Selena news
Netflix reveals release date for buzzy documentary 'Selena y Los Dinos'

So who's hosting the Selena y Los Dinos watch party on November 17?
An award-winning documentary detailing the life and legacy of late Tejano music icon Selena Quintanilla has finally received a launch date for its Netflix debut: Selena y Los Dinos will be begin streaming on Monday, November 17, the streaming service confirmed in a press release.
The documentary, directed by Isabel Castro, gives an intimate look into the singer's life and delves deeper into the close-knit connections she created with her bandmates, which included siblings A.B. III and Suzette, and Chris Pérez, the band's guitarist who eventually became her husband.

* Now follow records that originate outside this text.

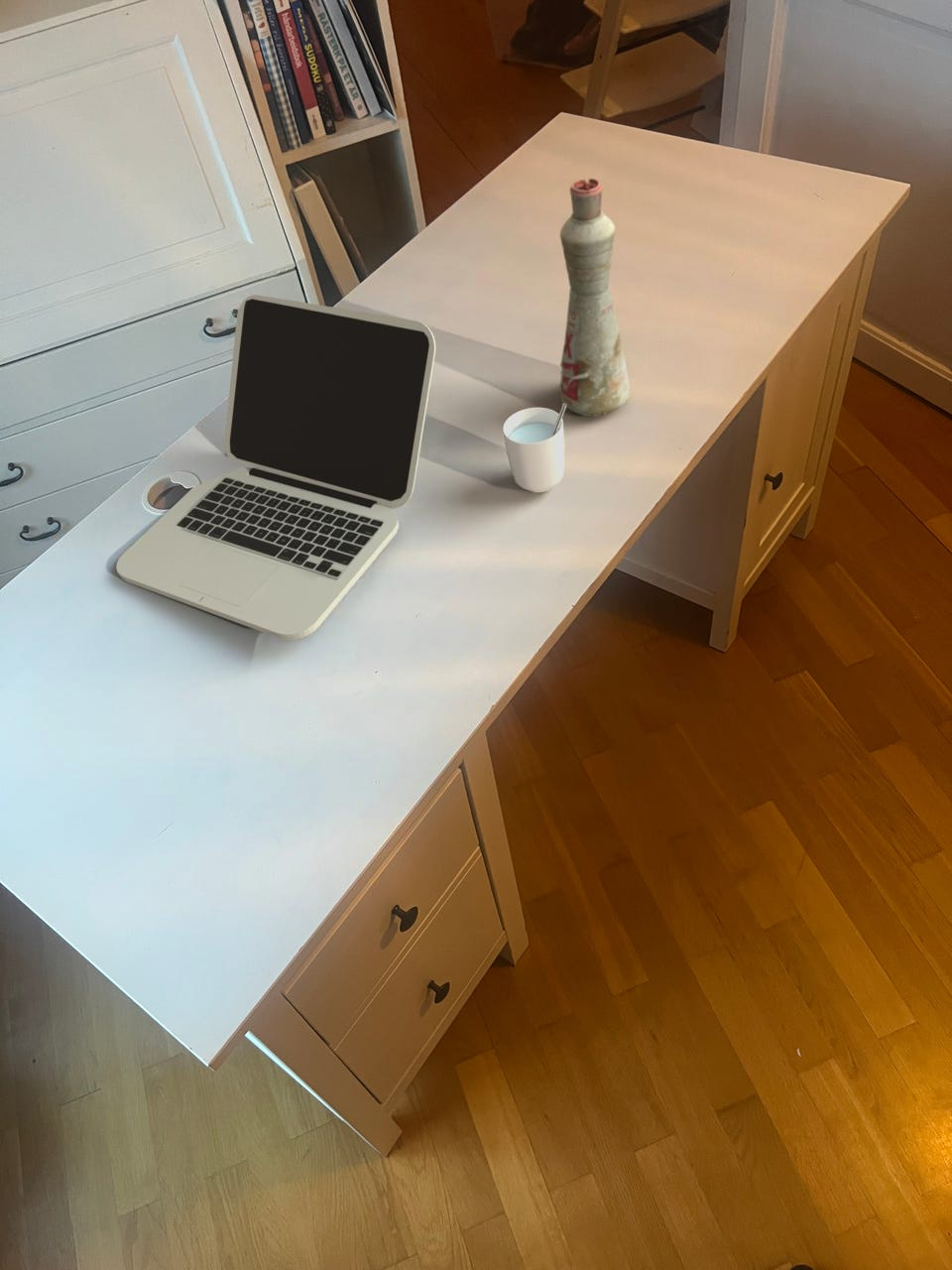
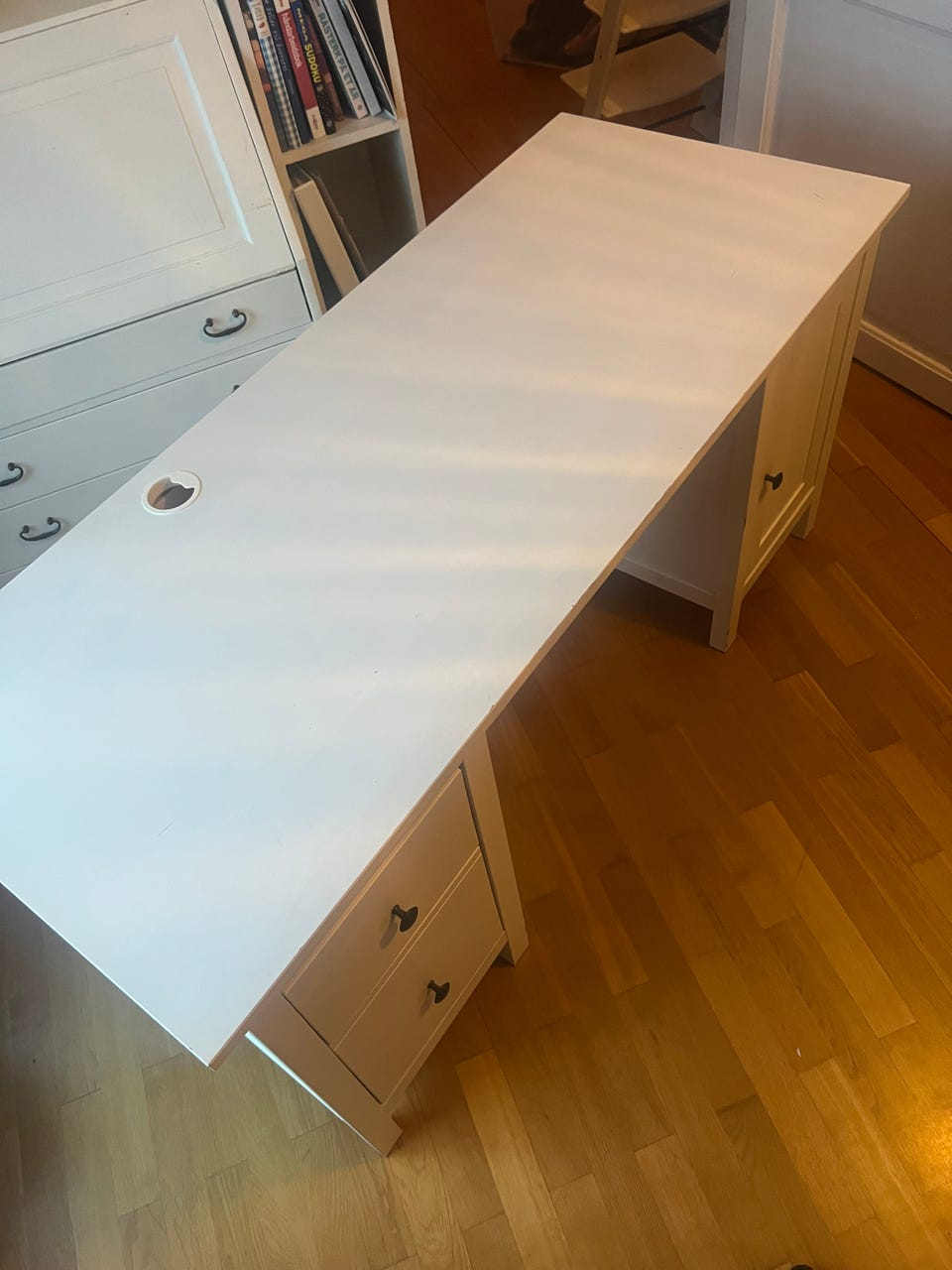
- cup [502,403,567,493]
- bottle [558,178,631,418]
- laptop [115,294,436,641]
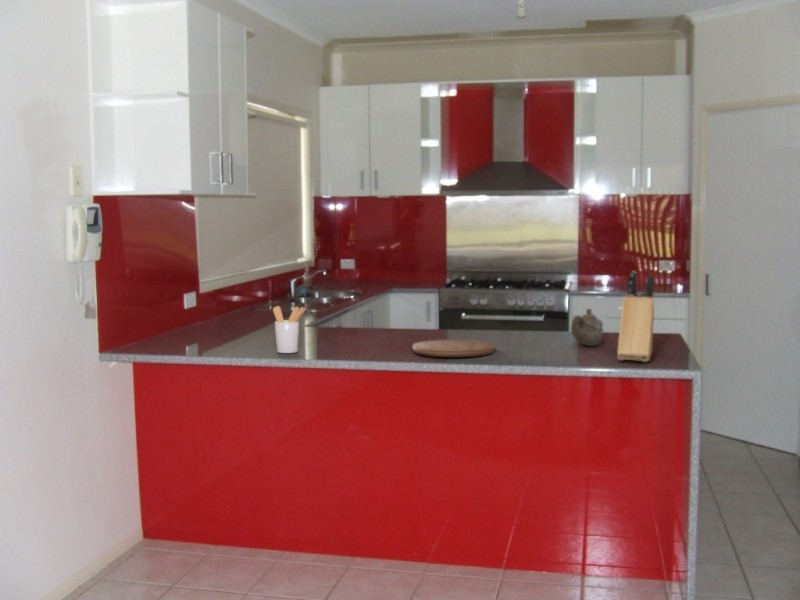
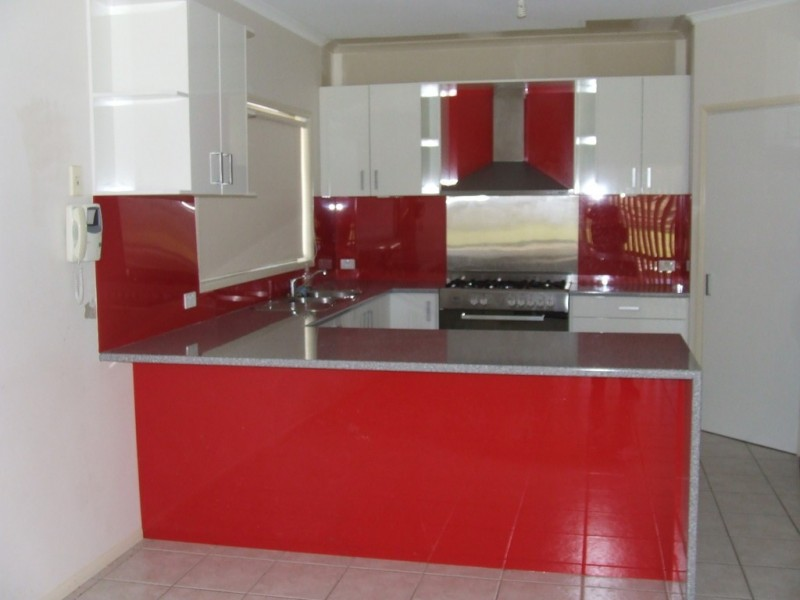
- knife block [616,270,655,363]
- teapot [570,307,604,347]
- cutting board [412,339,496,358]
- utensil holder [272,305,307,354]
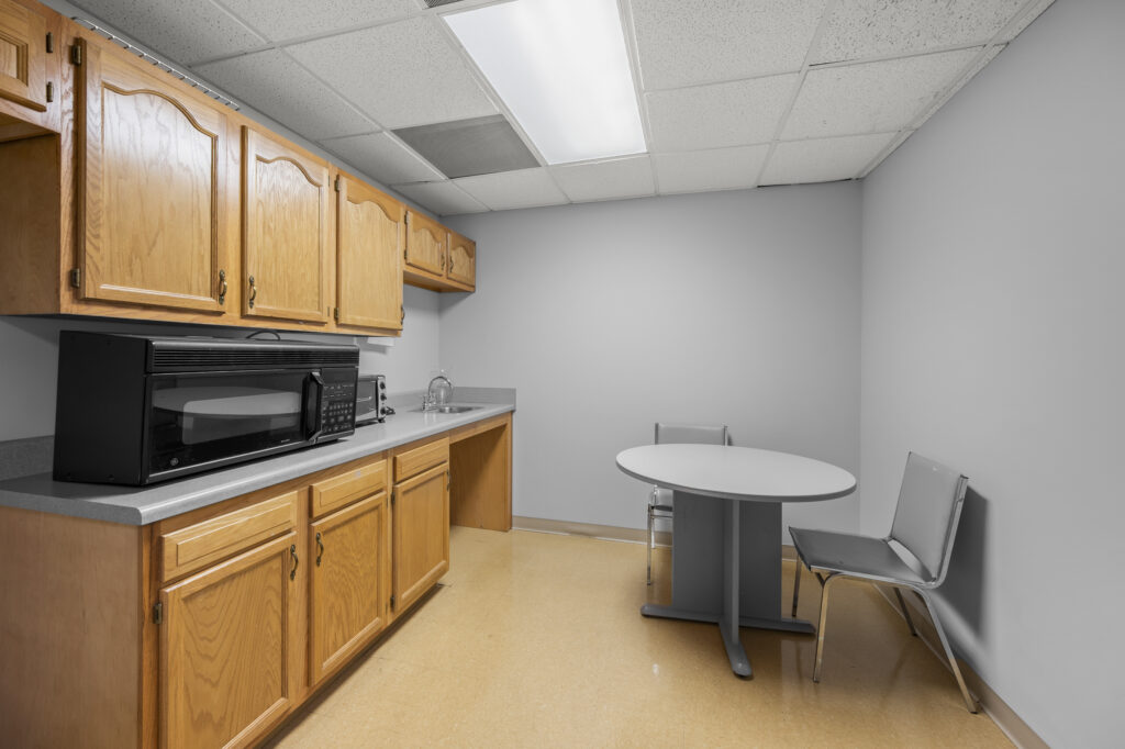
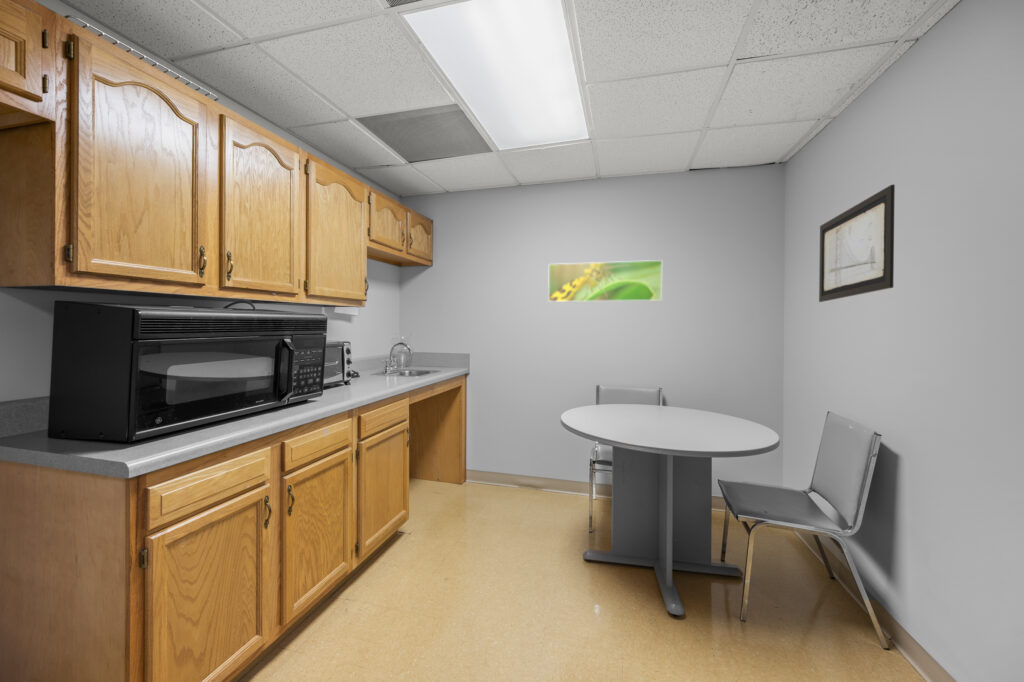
+ wall art [818,184,896,303]
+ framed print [547,259,663,303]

The buzzy film first premiered at the 2025 Sundance Film Festival, had its Texas debut at SXSW earlier this year, and also headlined the 2025 CineFestival in San Antonio in July. It won the US Documentary Special Jury Award for Archival Storytelling at the Sundance Film Festival, and snapped up a SXSW Audience Award in the musical story category 24 Beats Per Second.
Castro said in the release that she honored Selena's "extraordinary rise" to fame while showing the unseen side of the singer's life "behind the stage" as a daughter, sister, and wife.
"Through personal archive and intimate interviews with her family, the film reveals new dimensions of her journey that have never been seen before," Castro said.
Even three decades after her death, fans around the world still show an unwavering support for the Queen of Tejano Music. Selena's legacy has been displayed in a popular 1997 biopic starring Jennifer Lopez, a 2020 Netflix series, a national podcast, a Quintanilla family-owned museum in Corpus Christi, and most recently a public photography and fashion exhibit at Texas State University in San Marcos.
Around Texas, she's inspired everything from Christmas light displays to university courses to shopping bags.
Selena's music also attracts about 9.47 monthly listeners on Spotify.
In May, Deadline reported that Netflix's deal to purchase rights to the film was estimated to be between $6 to $7 million.